» Exercise set
A - Check each statement against the naiveBayesClassifier code listing and answer yes or no, quoting the exact words from the listing that decide it: (i) The .gitignore file excludes compiled Python files ending in .pyc. (ii) The tokenizer splits text on commas. (iii) The NotSeen exception's message says the token was never seen in the training set.
B - Pick up the naiveBayesClassifier code listing after its final line and keep writing it.

» Document text
+++
├── requirements.txt
├── .gitignore
├── MANIFEST.in
├── naiveBayesClassifier
    ├── __init__.py
    ├── ExceptionNotSeen.py
    ├── tokenizer.py
    ├── trainer.py
    ├── trainedData.py
    └── classifier.py
├── setup.py
├── LICENSE
├── examples
    └── newsClassifier.py
└── README.md


/requirements.txt:
--------------------------------------------------------------------------------
1 | 


--------------------------------------------------------------------------------
/.gitignore:
--------------------------------------------------------------------------------
1 | *.egg-info
2 | *.pyc
3 | *~


--------------------------------------------------------------------------------
/MANIFEST.in:
--------------------------------------------------------------------------------
1 | include *.txt
2 | include *.md


--------------------------------------------------------------------------------
/naiveBayesClassifier/__init__.py:
--------------------------------------------------------------------------------
1 | # -*- coding: utf-8 -*-


--------------------------------------------------------------------------------
/naiveBayesClassifier/ExceptionNotSeen.py:
--------------------------------------------------------------------------------
 1 | class NotSeen(Exception):
 2 |     """
 3 |     Exception for tokens which are not indexed 
 4 |     because never seen in the trainin data
 5 |     """
 6 |     def __init__(self, value):
 7 |         self.value = value
 8 |     
 9 |     def __str__(self):
10 |         return "Token '{}' is never seen in the training set.".format(self.value)


--------------------------------------------------------------------------------
/naiveBayesClassifier/tokenizer.py:
--------------------------------------------------------------------------------
 1 | import re
 2 | 
 3 | class Tokenizer(object):
 4 |     def __init__(self, stop_words = [], signs_to_remove = ["?!#%&"]):
 5 |         self.stop_words = stop_words
 6 |         self.signs_to_remove = signs_to_remove
 7 | 
 8 |     def tokenize(self,text):
 9 |         return text.lower().split(' ')
+++
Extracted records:

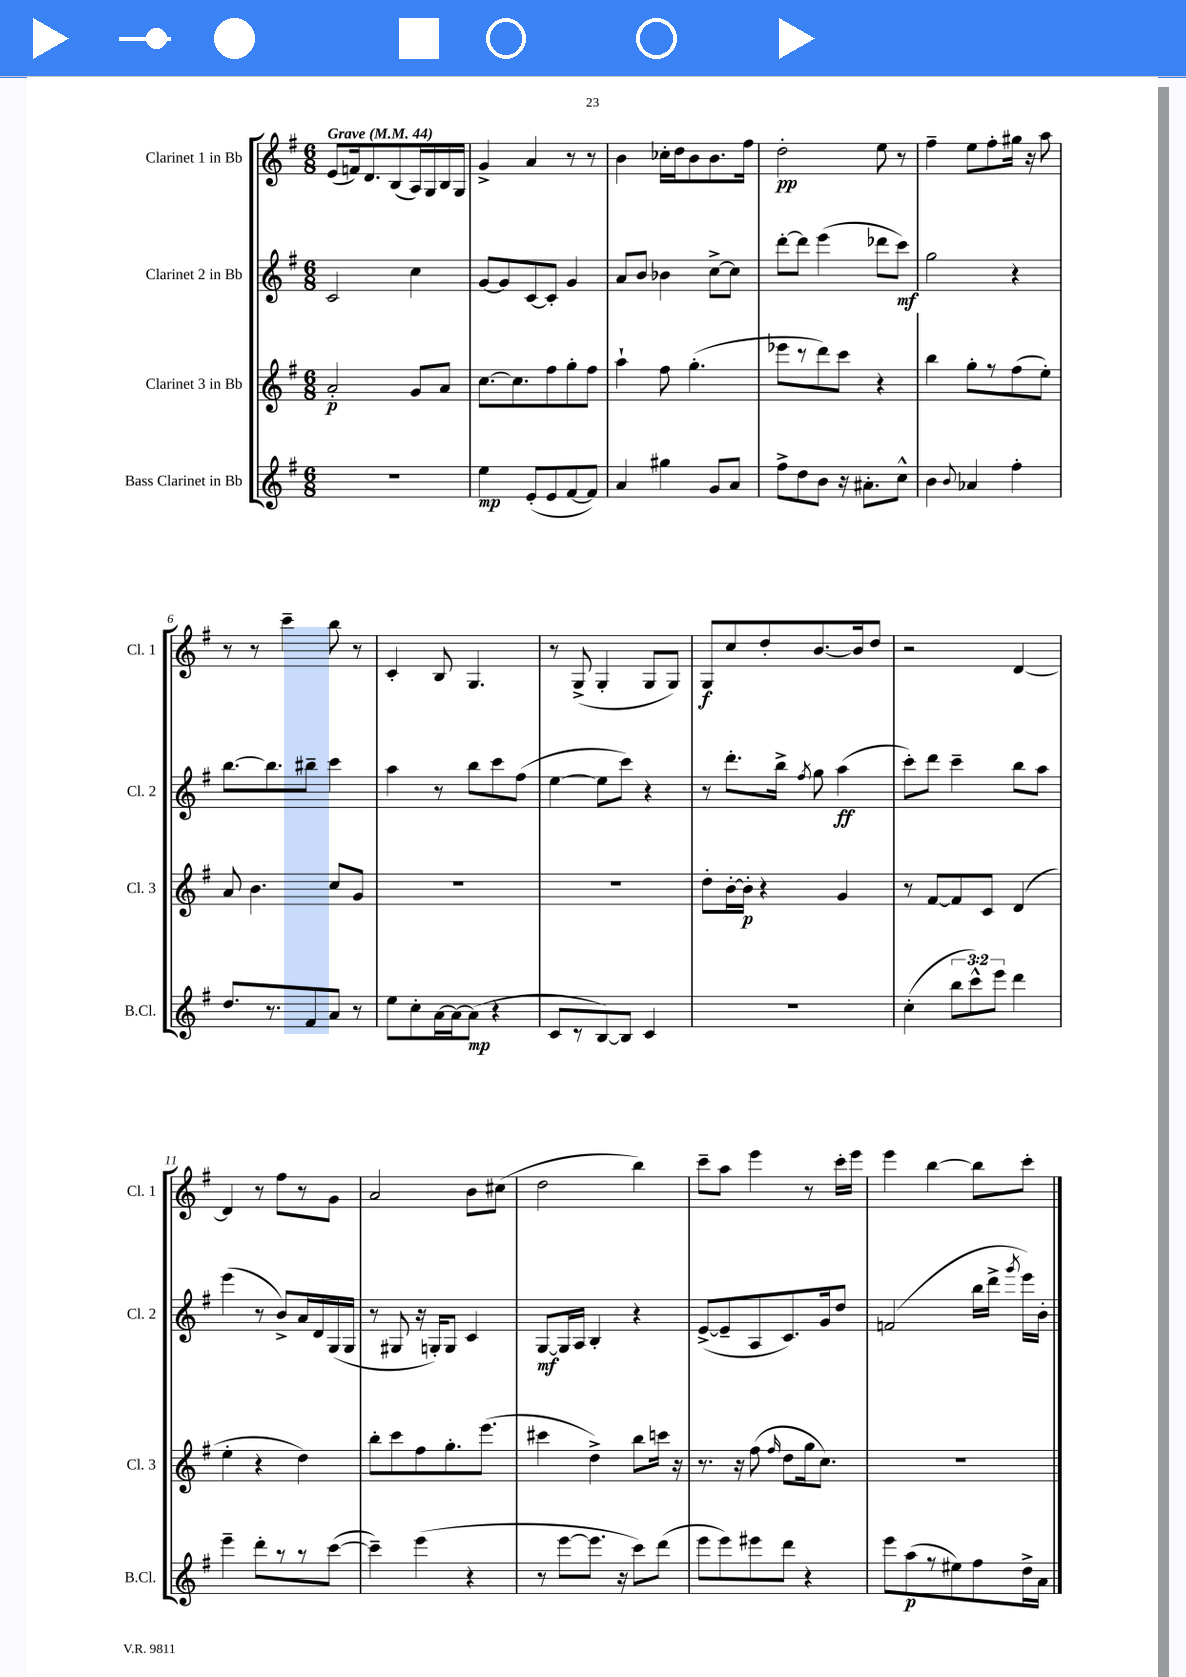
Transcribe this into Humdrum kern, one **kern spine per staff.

**kern	**kern	**kern	**kern
*staff4	*staff3	*staff2	*staff1
*clefG2	*clefG2	*clefG2	*clefG2
*k[f#]	*k[f#]	*k[f#]	*k[f#]
*M6/8	*M6/8	*M6/8	*M6/8
*MM44	*MM44	*MM44	*MM44
2.r	2a'	2c	(8e
.	.	.	16f)
.	.	.	8.d
.	.	.	(8B
.	8g	4cc	16A)
.	.	.	16G
.	8a	.	16B
.	.	.	16G
=	=	=	=
4ee	[8.cc	[8g	4g^
.	.	8g]	.
.	8.cc]	.	.
(8e'	.	[8c	4a
8e	8ff#	8c']	.
[8f#	8gg'	4g	8r
8f#])	8ff#	.	8r
=	=	=	=
4a	4aa`	8a	4b
.	.	8b	.
4gg#	8ff#	4b-	16cc-'
.	.	.	16dd
.	(4.gg'	.	8b
8g	.	[8cc^	8.b
8a	.	8cc]	.
.	.	.	16ff#
=	=	=	=
8ff#^	8eee-	[8ddd'	2dd'
8dd	8r	8ddd]	.
8b	8ddd)	(4eee	.
16r	8ccc	.	.
8.a#'	.	.	.
.	4r	8ddd-	8ee
8cc^^	.	8ccc)	8r
=	=	=	=
4b	4bb	2gg	4ff#~
8qqb	.	.	.
4a-	8gg'	.	8ee
.	8r	.	8ff#'
4ff#'	(8ff#	4r	16gg#
.	.	.	16r
.	8ee')	.	8aa
=	=	=	=
8.dd	8a	[8.bb	8r
.	4.b	.	8r
8.r	.	8.bb]	.
.	.	.	4ccc~
8f#	.	8bb#~	.
8a	8cc	4ccc	8bb
8r	8g	.	8r
=	=	=	=
8ee	2.r	4aa	4c'
8cc'	.	.	.
[16a	.	8r	8B
16a_	.	.	.
(8a]	.	8bb	4.G
4r	.	8ccc	.
.	.	(8ff#	.
=	=	=	=
8c	2.r	[4ee	8r
8r	.	.	(8G^
[8B)	.	8ee]	4G'
8B]	.	8ccc)	.
4c	.	4r	8G
.	.	.	8G)
=	=	=	=
2.r	8dd'	8r	8G
.	[16b'	8.ddd'	8cc
.	16b']	.	.
.	4r	.	8dd'
.	.	16bb^	.
.	.	8qff#	.
.	.	8gg	[8.b
.	4g	(4aa	.
.	.	.	16b]
.	.	.	8dd
=	=	=	=
(4cc'	8r	8ccc')	2r
.	[8f#	8ddd	.
12bb	8f#]	4ccc~	.
12ccc^^)	.	.	.
.	8c	.	.
12eee	.	.	.
4ddd	(4d	8bb	[4d
.	.	8aa	.
=	=	=	=
4eee~	4ee'	(4eee	4d]
8ddd'	4r	8r	8r
8r	.	8b^)	8ff#
8r	4dd)	16a	8r
.	.	16d	.
([8ccc	.	(16G	8g
.	.	16G	.
=	=	=	=
4ccc~])	8bb'	8r	2a
.	8ccc	8G#	.
(4eee	8ff#	16r	.
.	.	16G')	.
.	8.gg'	8G	.
4r	.	4c	8b
.	(8.eee	.	.
.	.	.	(8cc#
=	=	=	=
8r	4ccc#	[8G	2dd
[8eee	.	16G]	.
.	.	16A	.
8.eee]	4dd^)	4B'	.
16r	.	.	.
8ccc)	8bb	4r	4bb)
(8ddd	16ccc	.	.
.	16r	.	.
=	=	=	=
8eee	8.r	([8e^	8ccc~
8eee)	.	8e~]	8aa
.	16r	.	.
8eee#	(8ff#	8A	4eee
.	16qqff#	.	.
8ddd	8dd	8.c)	.
4r	16gg	.	8r
.	8.cc)	16g	.
.	.	8dd	16ccc'
.	.	.	16eee
=	=	=	=
8eee	2.r	(2f	4eee
(8aa	.	.	.
8r	.	.	[4bb
8ee#)	.	.	.
8ff#	.	16bb	8bb]
.	.	16ddd^	.
.	.	8qggg	.
16dd^	.	16eee)	8ccc'
16a	.	16b'	.
==	==	==	==
*-	*-	*-	*-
+++
» Responses per task
A -
(i) Yes: "*.pyc"
(ii) No: "return text.lower().split(' ')"
(iii) Yes: "Token '{}' is never seen in the training set."

B -
10 | 
11 |     def remove_stop_words(self,token):
12 |         if token in self.stop_words:
13 |             return "stop_word"
14 |         else:
15 |             return token
16 | 
17 |     def remove_punctuation(self,token):
18 |         return re.sub(str(self.signs_to_remove),"",token)
19 | 


--------------------------------------------------------------------------------
/setup.py:
--------------------------------------------------------------------------------
 1 | #!/usr/bin/env python
 2 | 
 3 | try:
 4 |     from setuptools.core import setup
 5 | except ImportError:
 6 |     from distutils.core import setup
 7 | 
 8 | 
 9 | setup(name='naiveBayesClassifier',
10 |       version='0.1.3.1',
11 |       license='MIT',
12 |       description='yet another general purpose naive bayesian classifier',
13 |       long_description=open('README.md').read(),
14 |       url='https://github.com/muatik/naive-bayes-classifier',
15 |       author='Mustafa Atik',
16 |       author_email='muatik@gmail.com',
17 |       maintainer='Nejdet Yucesoy',
18 |       maintainer_email='nejdetyucesoy@gmail.com',
19 |       packages=['naiveBayesClassifier'],
20 |       platforms='any')


--------------------------------------------------------------------------------
/naiveBayesClassifier/trainer.py:
--------------------------------------------------------------------------------
 1 | from naiveBayesClassifier.trainedData import TrainedData
 2 | 
 3 | class Trainer(object):
 4 | 
 5 |     """docstring for Trainer"""
 6 |     def __init__(self, tokenizer):
 7 |         super(Trainer, self).__init__()
 8 |         self.tokenizer = tokenizer
 9 |         self.data = TrainedData()
10 | 
11 |     def train(self, text, className):
12 |         """
13 |         enhances trained data using the given text and class
14 |         """
15 |         self.data.increaseClass(className)
16 | 
17 |         tokens = self.tokenizer.tokenize(text)
18 |         for token in tokens:
19 |             token = self.tokenizer.remove_stop_words(token)
20 |             token = self.tokenizer.remove_punctuation(token)
21 |             self.data.increaseToken(token, className)
22 | 


--------------------------------------------------------------------------------
/LICENSE:
--------------------------------------------------------------------------------
 1 | The MIT License (MIT)
 2 | 
 3 | Copyright (c) 2014 Mustafa Atik
 4 | 
 5 | Permission is hereby granted, free of charge, to any person obtaining a copy
 6 | of this software and associated documentation files (the "Software"), to deal
 7 | in the Software without restriction, including without limitation the rights
 8 | to use, copy, modify, merge, publish, distribute, sublicense, and/or sell
 9 | copies of the Software, and to permit persons to whom the Software is
10 | furnished to do so, subject to the following conditions:
11 | 
12 | The above copyright notice and this permission notice shall be included in all
13 | copies or substantial portions of the Software.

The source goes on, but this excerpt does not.